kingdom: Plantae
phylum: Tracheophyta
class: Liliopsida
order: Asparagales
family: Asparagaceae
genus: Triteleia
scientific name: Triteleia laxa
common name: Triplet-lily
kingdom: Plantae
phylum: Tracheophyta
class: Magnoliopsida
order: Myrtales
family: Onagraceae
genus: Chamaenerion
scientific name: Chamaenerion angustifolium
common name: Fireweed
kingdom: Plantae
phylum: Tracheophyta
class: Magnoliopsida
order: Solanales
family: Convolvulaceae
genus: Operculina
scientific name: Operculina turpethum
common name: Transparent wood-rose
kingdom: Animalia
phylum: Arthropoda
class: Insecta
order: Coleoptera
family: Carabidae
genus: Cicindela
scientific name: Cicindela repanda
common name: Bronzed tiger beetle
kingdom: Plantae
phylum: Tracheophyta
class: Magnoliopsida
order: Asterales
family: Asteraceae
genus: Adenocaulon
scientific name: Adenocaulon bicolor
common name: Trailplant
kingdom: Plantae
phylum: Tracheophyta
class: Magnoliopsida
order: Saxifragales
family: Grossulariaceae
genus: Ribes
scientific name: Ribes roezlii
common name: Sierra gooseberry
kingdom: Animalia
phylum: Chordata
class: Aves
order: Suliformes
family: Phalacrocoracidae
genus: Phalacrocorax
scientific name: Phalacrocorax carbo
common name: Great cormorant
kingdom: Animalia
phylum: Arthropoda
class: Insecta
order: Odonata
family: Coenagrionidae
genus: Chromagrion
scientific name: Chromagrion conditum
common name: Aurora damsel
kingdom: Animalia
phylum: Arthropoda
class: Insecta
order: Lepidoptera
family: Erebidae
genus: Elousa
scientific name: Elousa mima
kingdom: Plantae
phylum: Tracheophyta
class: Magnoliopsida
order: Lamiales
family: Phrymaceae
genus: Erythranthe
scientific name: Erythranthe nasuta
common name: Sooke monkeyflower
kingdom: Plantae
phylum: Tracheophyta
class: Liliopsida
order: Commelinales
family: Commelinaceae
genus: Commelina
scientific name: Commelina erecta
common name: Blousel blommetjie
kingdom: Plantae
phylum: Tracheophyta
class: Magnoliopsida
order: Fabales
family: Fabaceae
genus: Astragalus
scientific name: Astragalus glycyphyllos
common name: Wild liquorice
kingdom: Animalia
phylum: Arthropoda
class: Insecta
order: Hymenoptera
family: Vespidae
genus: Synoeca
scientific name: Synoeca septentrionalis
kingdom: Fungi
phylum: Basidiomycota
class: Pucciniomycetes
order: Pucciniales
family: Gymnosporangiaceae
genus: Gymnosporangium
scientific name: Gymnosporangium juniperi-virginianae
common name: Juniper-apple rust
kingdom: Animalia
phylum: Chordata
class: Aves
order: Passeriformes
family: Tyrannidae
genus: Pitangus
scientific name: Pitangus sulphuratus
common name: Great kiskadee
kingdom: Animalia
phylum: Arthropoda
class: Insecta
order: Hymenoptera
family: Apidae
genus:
# # #
Stated exercise:
Rewrite every line of the material, swapping "common name" for "vernacular name" each time it occurs and leaving all else unchanged.

Answer in full:
kingdom: Plantae
phylum: Tracheophyta
class: Liliopsida
order: Asparagales
family: Asparagaceae
genus: Triteleia
scientific name: Triteleia laxa
vernacular name: Triplet-lily
kingdom: Plantae
phylum: Tracheophyta
class: Magnoliopsida
order: Myrtales
family: Onagraceae
genus: Chamaenerion
scientific name: Chamaenerion angustifolium
vernacular name: Fireweed
kingdom: Plantae
phylum: Tracheophyta
class: Magnoliopsida
order: Solanales
family: Convolvulaceae
genus: Operculina
scientific name: Operculina turpethum
vernacular name: Transparent wood-rose
kingdom: Animalia
phylum: Arthropoda
class: Insecta
order: Coleoptera
family: Carabidae
genus: Cicindela
scientific name: Cicindela repanda
vernacular name: Bronzed tiger beetle
kingdom: Plantae
phylum: Tracheophyta
class: Magnoliopsida
order: Asterales
family: Asteraceae
genus: Adenocaulon
scientific name: Adenocaulon bicolor
vernacular name: Trailplant
kingdom: Plantae
phylum: Tracheophyta
class: Magnoliopsida
order: Saxifragales
family: Grossulariaceae
genus: Ribes
scientific name: Ribes roezlii
vernacular name: Sierra gooseberry
kingdom: Animalia
phylum: Chordata
class: Aves
order: Suliformes
family: Phalacrocoracidae
genus: Phalacrocorax
scientific name: Phalacrocorax carbo
vernacular name: Great cormorant
kingdom: Animalia
phylum: Arthropoda
class: Insecta
order: Odonata
family: Coenagrionidae
genus: Chromagrion
scientific name: Chromagrion conditum
vernacular name: Aurora damsel
kingdom: Animalia
phylum: Arthropoda
class: Insecta
order: Lepidoptera
family: Erebidae
genus: Elousa
scientific name: Elousa mima
kingdom: Plantae
phylum: Tracheophyta
class: Magnoliopsida
order: Lamiales
family: Phrymaceae
genus: Erythranthe
scientific name: Erythranthe nasuta
vernacular name: Sooke monkeyflower
kingdom: Plantae
phylum: Tracheophyta
class: Liliopsida
order: Commelinales
family: Commelinaceae
genus: Commelina
scientific name: Commelina erecta
vernacular name: Blousel blommetjie
kingdom: Plantae
phylum: Tracheophyta
class: Magnoliopsida
order: Fabales
family: Fabaceae
genus: Astragalus
scientific name: Astragalus glycyphyllos
vernacular name: Wild liquorice
kingdom: Animalia
phylum: Arthropoda
class: Insecta
order: Hymenoptera
family: Vespidae
genus: Synoeca
scientific name: Synoeca septentrionalis
kingdom: Fungi
phylum: Basidiomycota
class: Pucciniomycetes
order: Pucciniales
family: Gymnosporangiaceae
genus: Gymnosporangium
scientific name: Gymnosporangium juniperi-virginianae
vernacular name: Juniper-apple rust
kingdom: Animalia
phylum: Chordata
class: Aves
order: Passeriformes
family: Tyrannidae
genus: Pitangus
scientific name: Pitangus sulphuratus
vernacular name: Great kiskadee
kingdom: Animalia
phylum: Arthropoda
class: Insecta
order: Hymenoptera
family: Apidae
genus:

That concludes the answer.